=== SOURCE MATERIAL ===

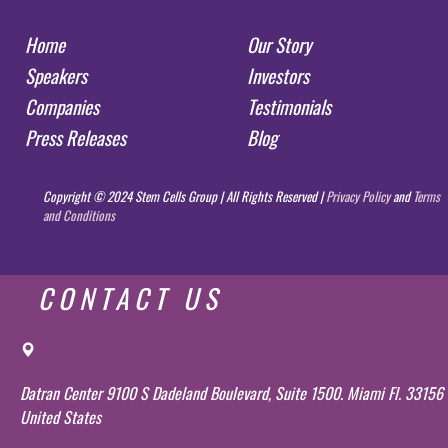
Home
Our Story
Speakers
Investors
Companies
Testimonials
Press Releases
Blog
Copyright © 2024 Stem Cells Group | All Rights Reserved |
Privacy Policy
and
Terms
and Conditions
CONTACT US
Datran Center 9100 S Dadeland Boulevard, Suite 1500. Miami Fl. 33156
United States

===

> [ASSIGNED TASK]:
Could you repeat all of the material exactly? Pictures should not be copied.

> [RESPONSE TO THE TASK]:
Home
Our Story
Speakers
Investors
Companies
Testimonials
Press Releases
Blog
Copyright © 2024 Stem Cells Group | All Rights Reserved |
Privacy Policy
and
Terms
and Conditions
CONTACT US
Datran Center 9100 S Dadeland Boulevard, Suite 1500. Miami Fl. 33156
United States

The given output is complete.